As SB 353 lumbers from the Senate to the Governor’s desk, smashing all who would oppose it, I find myself desperately trying to fit the positions of the extreme Right with the narrative they provide. Thomas Friedman addressed this same quandary in October of 2012, with a piece entitled “Why I am Pro-Life.” Friedman argues that one may not call oneself pro-life and “be against common-sense gun control — like banning public access to the kind of semiautomatic assault rifle, designed for warfare.” This is also the case with fiscal responsibility; it is not fiscally responsible to gut unemployment and the education system while restricting birth control.

If the goal in North Carolina is to increase our financial stability, to increase jobs and revenue, to be “fiscally responsible,” our legislators ought to focus on policies that attract a wide range of industry and investment. Judging by the national media’s coverage of this session in the North Carolina Legislature, this current administration and its policies are ensuring for our state a poor reputation nationwide. Private sector investment and skilled labor are necessary for economic growth. The policies currently being enacted in our legislature and the reputation that comes with them will certainly dissuade many potential investors; well-educated and skilled workers will not move their children to a state with the fifth lowest teacher salary in the nation.

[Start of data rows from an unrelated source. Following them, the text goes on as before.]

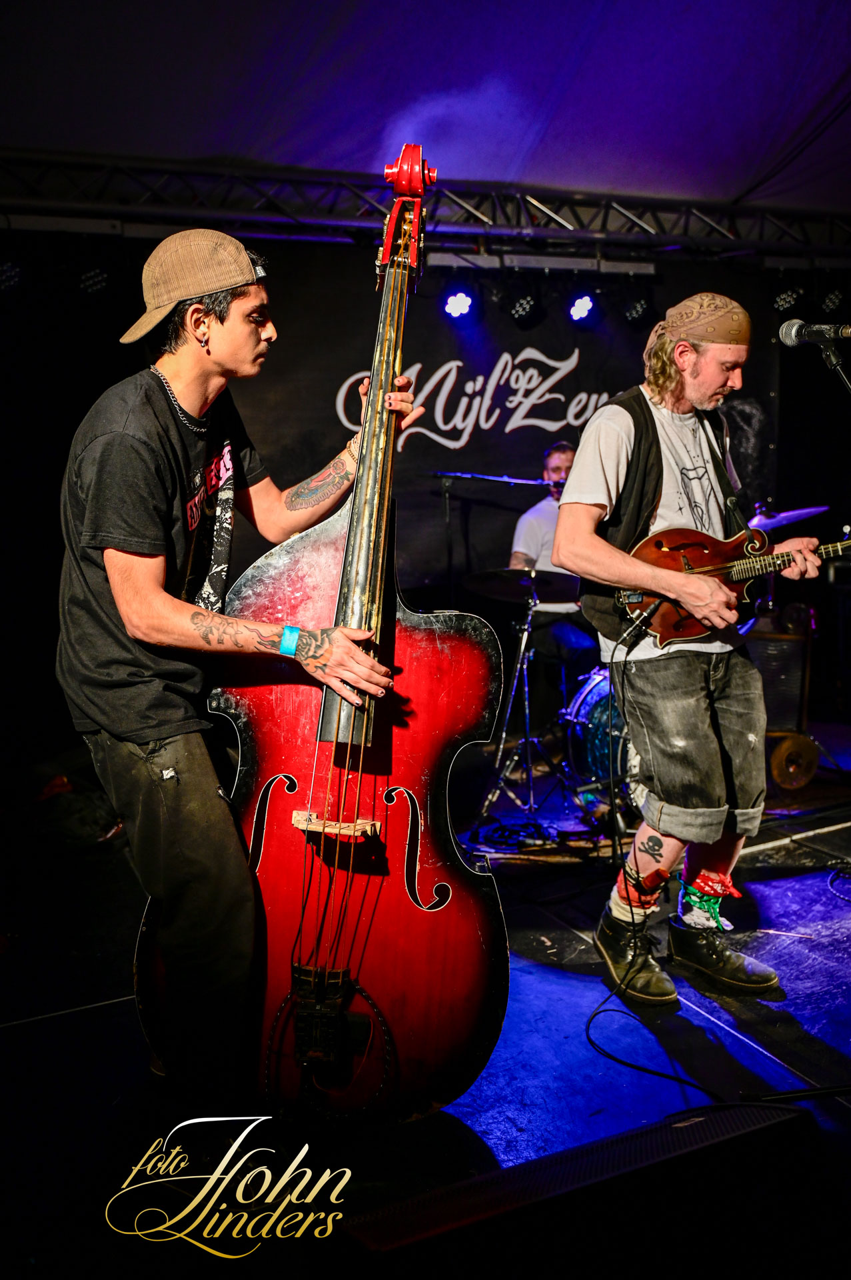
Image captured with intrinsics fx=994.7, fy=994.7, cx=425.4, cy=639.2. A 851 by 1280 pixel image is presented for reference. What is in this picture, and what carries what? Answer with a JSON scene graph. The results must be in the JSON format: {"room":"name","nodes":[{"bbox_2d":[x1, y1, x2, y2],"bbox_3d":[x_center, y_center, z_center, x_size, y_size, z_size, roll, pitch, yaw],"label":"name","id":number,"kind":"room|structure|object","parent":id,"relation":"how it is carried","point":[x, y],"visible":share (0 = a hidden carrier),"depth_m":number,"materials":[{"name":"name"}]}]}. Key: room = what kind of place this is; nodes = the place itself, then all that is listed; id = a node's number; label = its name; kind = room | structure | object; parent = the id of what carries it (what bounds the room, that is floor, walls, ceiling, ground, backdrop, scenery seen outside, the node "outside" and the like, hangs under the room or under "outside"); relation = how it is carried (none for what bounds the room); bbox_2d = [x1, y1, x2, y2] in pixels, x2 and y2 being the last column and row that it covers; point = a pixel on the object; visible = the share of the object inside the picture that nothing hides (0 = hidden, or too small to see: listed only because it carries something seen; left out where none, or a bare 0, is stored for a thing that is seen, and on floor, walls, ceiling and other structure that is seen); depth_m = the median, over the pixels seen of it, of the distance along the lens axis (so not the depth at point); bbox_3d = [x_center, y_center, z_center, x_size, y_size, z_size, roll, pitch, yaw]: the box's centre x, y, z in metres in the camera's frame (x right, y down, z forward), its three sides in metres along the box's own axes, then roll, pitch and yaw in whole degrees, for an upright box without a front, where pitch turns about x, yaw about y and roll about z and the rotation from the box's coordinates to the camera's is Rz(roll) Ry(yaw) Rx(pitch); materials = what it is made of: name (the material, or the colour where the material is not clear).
{"room":"event hall","nodes":[
{"label":"event hall","id":0,"kind":"room"},
{"bbox_2d":[0,738,850,1279],"bbox_3d":[0.508,1.027,2.112,6.129,0.128,4.774,-3,8,-23],"label":"stage floor","id":1,"kind":"structure","parent":0,"point":[93,1015],"depth_m":2.32,"materials":[{"name":"black"}]},
{"bbox_2d":[57,211,418,1109],"bbox_3d":[-0.386,0.013,2.053,0.681,1.776,0.746,-3,8,-23],"label":"man","id":2,"kind":"object","parent":1,"relation":"on","point":[160,609],"visible":0.97,"depth_m":1.88},
{"bbox_2d":[134,135,511,1131],"bbox_3d":[-0.174,-0.018,1.912,0.611,1.595,1.130,0,7,4],"label":"double bass","id":3,"kind":"object","parent":1,"relation":"on","point":[430,640],"visible":0.85,"depth_m":1.82,"materials":[{"name":"red wood"}]},
{"bbox_2d":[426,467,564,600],"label":"microphone stand","id":4,"kind":"object","parent":1,"relation":"on","point":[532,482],"visible":0.54,"depth_m":4.95,"materials":[{"name":"black metal"}]},
{"bbox_2d":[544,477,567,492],"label":"microphone","id":5,"kind":"object","parent":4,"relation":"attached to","point":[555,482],"visible":0.61,"depth_m":4.73,"materials":[{"name":"black plastic"}]},
{"bbox_2d":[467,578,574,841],"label":"cymbal stand","id":6,"kind":"object","parent":1,"relation":"on","point":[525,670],"visible":0.91,"depth_m":4.09,"materials":[{"name":"metal"}]},
{"bbox_2d":[462,567,581,604],"bbox_3d":[0.421,-0.222,4.152,0.484,0.099,0.478,-3,8,-23],"label":"cymbal","id":7,"kind":"object","parent":6,"relation":"on","point":[552,582],"visible":0.79,"depth_m":4.14,"materials":[{"name":"black metal"}]},
{"bbox_2d":[509,441,597,689],"bbox_3d":[0.723,-0.266,5.020,0.624,1.423,0.709,-3,8,-23],"label":"man","id":8,"kind":"object","parent":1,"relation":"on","point":[559,459],"visible":0.53,"depth_m":4.85},
{"bbox_2d":[326,1099,827,1279],"bbox_3d":[0.184,0.677,1.180,0.650,0.221,0.333,-3,8,-23],"label":"stage monitor","id":9,"kind":"object","parent":1,"relation":"on","point":[738,1111],"visible":0.99,"depth_m":1.11,"materials":[{"name":"black"}]},
{"bbox_2d":[558,665,639,826],"bbox_3d":[1.017,0.387,4.359,0.886,0.727,0.716,-3,8,-23],"label":"bass drum","id":10,"kind":"object","parent":1,"relation":"on","point":[599,710],"visible":0.36,"depth_m":4.14,"materials":[{"name":"blue metal"}]},
{"bbox_2d":[586,993,718,1102],"bbox_3d":[0.528,0.932,2.281,0.377,0.067,0.442,-3,8,-23],"label":"cable","id":11,"kind":"object","parent":1,"relation":"on","point":[627,1063],"visible":0.86,"depth_m":2.27,"materials":[{"name":"black plastic"}]},
{"bbox_2d":[550,294,817,1015],"bbox_3d":[0.703,-0.009,2.744,0.636,1.760,0.697,-3,8,-23],"label":"man","id":12,"kind":"object","parent":1,"relation":"on","point":[716,381],"visible":0.99,"depth_m":2.60},
{"bbox_2d":[616,520,850,646],"bbox_3d":[0.931,-0.190,2.774,0.646,0.352,0.277,-3,8,-23],"label":"mandolin","id":13,"kind":"object","parent":12,"relation":"in","point":[659,545],"visible":0.83,"depth_m":2.76,"materials":[{"name":"brown wood"}]},
{"bbox_2d":[745,612,817,790],"bbox_3d":[1.587,0.275,4.683,0.430,0.785,0.466,1,8,13],"label":"guitar amplifier","id":14,"kind":"object","parent":1,"relation":"on","point":[797,642],"visible":0.56,"depth_m":4.53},
{"bbox_2d":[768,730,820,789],"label":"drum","id":15,"kind":"object","parent":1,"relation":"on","point":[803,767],"visible":0.67,"depth_m":4.49,"materials":[{"name":"wood"}]},
{"bbox_2d":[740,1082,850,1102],"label":"microphone stand","id":16,"kind":"object","parent":1,"relation":"on","point":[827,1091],"visible":0.98,"depth_m":2.02,"materials":[{"name":"black metal"}]},
{"bbox_2d":[816,336,850,397],"bbox_3d":[1.222,-0.059,2.800,0.554,1.489,0.633,-3,8,-23],"label":"microphone stand","id":17,"kind":"object","parent":1,"relation":"on","point":[835,364],"visible":0.71,"depth_m":2.79,"materials":[{"name":"black metal"}]},
{"bbox_2d":[778,318,850,346],"bbox_3d":[1.066,-0.808,2.615,0.136,0.095,0.202,-3,8,-23],"label":"microphone","id":18,"kind":"object","parent":17,"relation":"attached to","point":[793,331],"visible":0.97,"depth_m":2.62,"materials":[{"name":"black metal"}]},
{"bbox_2d":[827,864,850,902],"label":"cable","id":19,"kind":"object","parent":1,"relation":"on","point":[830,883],"visible":0.98,"depth_m":3.36,"materials":[{"name":"black plastic"}]},
{"bbox_2d":[0,0,850,218],"bbox_3d":[0.609,-2.083,2.515,6.705,0.192,5.190,-3,8,-23],"label":"ceiling","id":20,"kind":"structure","parent":0,"point":[738,186],"depth_m":4.00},
{"bbox_2d":[0,149,850,257],"bbox_3d":[-0.004,-2.167,4.801,6.491,0.394,1.171,-3,8,-23],"label":"lighting truss","id":21,"kind":"object","parent":20,"relation":"attached to","point":[641,219],"visible":0.93,"depth_m":5.01,"materials":[{"name":"black metal"}]},
{"bbox_2d":[0,261,23,291],"bbox_3d":[-1.765,-1.541,4.175,0.167,0.175,0.212,-3,8,-23],"label":"stage light","id":22,"kind":"object","parent":21,"relation":"hanging from","point":[3,277],"visible":0.93,"depth_m":4.14,"materials":[{"name":"black"}]},
{"bbox_2d":[79,267,109,295],"bbox_3d":[-1.437,-1.569,4.320,0.152,0.174,0.220,-3,8,-23],"label":"stage light","id":23,"kind":"object","parent":21,"relation":"hanging from","point":[85,279],"visible":0.87,"depth_m":4.26,"materials":[{"name":"black"}]},
{"bbox_2d":[442,288,474,318],"bbox_3d":[0.166,-1.690,4.922,0.170,0.183,0.169,-3,8,-23],"label":"stage light","id":24,"kind":"object","parent":21,"relation":"hanging from","point":[457,301],"visible":0.93,"depth_m":4.86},
{"bbox_2d":[508,291,542,326],"bbox_3d":[0.507,-1.708,5.077,0.183,0.231,0.203,-3,8,-23],"label":"stage light","id":25,"kind":"object","parent":21,"relation":"hanging from","point":[519,314],"visible":0.96,"depth_m":5.01,"materials":[{"name":"black"}]},
{"bbox_2d":[567,293,596,321],"bbox_3d":[0.795,-1.723,5.075,0.159,0.179,0.167,-3,8,-23],"label":"stage light","id":26,"kind":"object","parent":21,"relation":"hanging from","point":[582,307],"visible":0.95,"depth_m":5.02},
{"bbox_2d":[622,294,653,324],"bbox_3d":[1.112,-1.756,5.212,0.178,0.212,0.187,-3,8,-23],"label":"stage light","id":27,"kind":"object","parent":21,"relation":"hanging from","point":[636,311],"visible":0.95,"depth_m":5.15,"materials":[{"name":"black"}]},
{"bbox_2d":[772,285,801,312],"bbox_3d":[1.915,-1.836,5.298,0.174,0.195,0.189,-3,8,-23],"label":"stage light","id":28,"kind":"object","parent":21,"relation":"hanging from","point":[783,304],"visible":0.78,"depth_m":5.23,"materials":[{"name":"black"}]},
{"bbox_2d":[820,288,845,315],"bbox_3d":[2.131,-1.786,5.208,0.179,0.203,0.179,-3,8,-23],"label":"stage light","id":29,"kind":"object","parent":21,"relation":"hanging from","point":[833,297],"visible":0.8,"depth_m":5.15,"materials":[{"name":"black"}]},
{"bbox_2d":[0,224,850,777],"bbox_3d":[0.012,-0.928,5.323,5.642,2.952,0.140,-3,8,-23],"label":"back wall","id":30,"kind":"structure","parent":0,"point":[53,495],"depth_m":4.85,"materials":[{"name":"black fabric"}]},
{"bbox_2d":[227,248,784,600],"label":"banner","id":31,"kind":"object","parent":30,"relation":"attached to","point":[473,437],"visible":0.5,"depth_m":5.27,"materials":[{"name":"black fabric"}]},
{"bbox_2d":[744,504,828,532],"bbox_3d":[1.638,-0.564,4.687,0.470,0.112,0.461,-3,8,-23],"label":"cymbal","id":32,"kind":"object","parent":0,"point":[765,527],"visible":0.5,"depth_m":4.67,"materials":[{"name":"metal"}]}
]}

So, is this problem merely semantic? No, of course not. There is still the problem of large voting blocs that believe it is correct to enact religious dogma as law. But, there is a semantic component, and much of the fault for this lies with the Fourth Estate. When journalists parrot the false narrative presented to them by politicians, rather than researching and reporting the facts of a political position or policy, a feedback loop is created and the false narrative is allowed to occlude the true narrative.

It has been said, “a lie repeated often enough becomes truth,” and the state of our current political conversation supports this claim. Pro-life is not the deregulation of firearms, just as fiscal responsibility is not dismantling the support system – unemployment, public education – for the citizens these policies effect.